Problem 4 (Well-posedness with feedthrough): Consider the algebraic interconnection \( \mathbf{u}(t) = -\mathbf{F}\mathbf{y}(t) + \mathbf{r}(t) \). Assuming \( \mathbf{D}\neq\mathbf{0} \), derive a condition ensuring \( \mathbf{y}(t) \) is uniquely defined from \( \mathbf{x}(t) \) and \( \mathbf{r}(t) \).

Solution: Substitute into the output equation:

\[ \mathbf{y}(t)=\mathbf{C}\mathbf{x}(t)+\mathbf{D}\big(-\mathbf{F}\mathbf{y}(t)+\mathbf{r}(t)\big) \;\;\Rightarrow\;\; (\mathbf{I}+\mathbf{D}\mathbf{F})\mathbf{y}(t)=\mathbf{C}\mathbf{x}(t)+\mathbf{D}\mathbf{r}(t). \]

A unique solution exists if and only if \( \mathbf{I}+\mathbf{D}\mathbf{F} \) is invertible, i.e., \( \det(\mathbf{I}+\mathbf{D}\mathbf{F})\neq 0 \). Then

\[ \mathbf{y}(t)=(\mathbf{I}+\mathbf{D}\mathbf{F})^{-1}\big(\mathbf{C}\mathbf{x}(t)+\mathbf{D}\mathbf{r}(t)\big). \]


Problem 5 (Equilibrium under constant input): Suppose \( \mathbf{u}(t)\equiv\mathbf{u}_\star \) is constant. An equilibrium state \( \mathbf{x}_\star \) satisfies \( \dot{\mathbf{x}}(t)=\mathbf{0} \). Derive the equilibrium condition and solve for \( \mathbf{x}_\star \) when \( \mathbf{A} \) is invertible.

Solution: At equilibrium, \( \mathbf{0}=\mathbf{A}\mathbf{x}_\star+\mathbf{B}\mathbf{u}_\star \), hence

\[ \mathbf{A}\mathbf{x}_\star = -\mathbf{B}\mathbf{u}_\star. \]

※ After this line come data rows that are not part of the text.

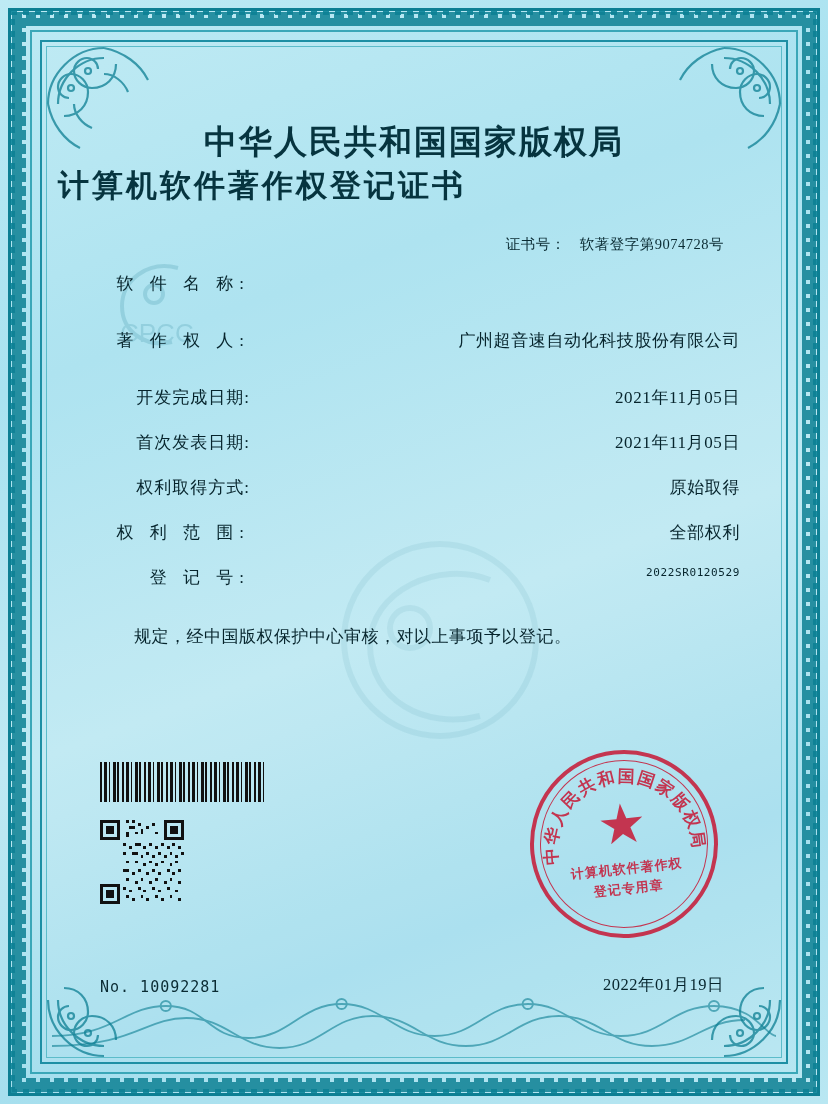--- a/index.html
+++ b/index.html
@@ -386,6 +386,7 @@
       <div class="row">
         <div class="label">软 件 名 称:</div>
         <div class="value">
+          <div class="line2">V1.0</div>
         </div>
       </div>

If \( \mathbf{A} \) is invertible, multiply both sides by \( \mathbf{A}^{-1} \):

\[ \mathbf{x}_\star = -\mathbf{A}^{-1}\mathbf{B}\mathbf{u}_\star. \]

The corresponding equilibrium output is \( \mathbf{y}_\star=\mathbf{C}\mathbf{x}_\star+\mathbf{D}\mathbf{u}_\star \).

10. Summary

We established the general continuous-time LTI state-space model \( \dot{\mathbf{x}}=\mathbf{A}\mathbf{x}+\mathbf{B}\mathbf{u} \), \( \mathbf{y}=\mathbf{C}\mathbf{x}+\mathbf{D}\mathbf{u} \), including strict dimensional requirements and the structural interpretation of \( \mathbf{A},\mathbf{B},\mathbf{C},\mathbf{D} \). We proved superposition (linearity) and time invariance directly from the equations, and showed how invertible coordinate changes transform the realization via similarity transformations. Finally, we implemented the model across major scientific computing environments and verified simulation workflows.

11. References

  1. Kalman, R.E. (1960). On the general theory of control systems. Proceedings of the First IFAC Congress, Moscow, 481–492.
  2. Kalman, R.E., & Bucy, R.S. (1961). New results in linear filtering and prediction theory. Journal of Basic Engineering (ASME), 83(1), 95–108.
  3. Gilbert, E.G. (1963). Controllability and observability in multi-variable control systems. Journal of the Society for Industrial and Applied Mathematics, Series A: Control, 1(2), 128–151.
  4. Ho, B.L., & Kalman, R.E. (1966). Effective construction of linear state-variable models from input/output functions. Automatisierungstechnik (Regelungstechnik), 14, 545–548.
  5. Rosenbrock, H.H. (1970). State-space and multivariable theory: a unified approach. Proceedings of the IEE, 117(7), 1323–1330.
  6. Wonham, W.M. (1967). On pole assignment in multi-input controllable linear systems. IEEE Transactions on Automatic Control, 12(6), 660–665.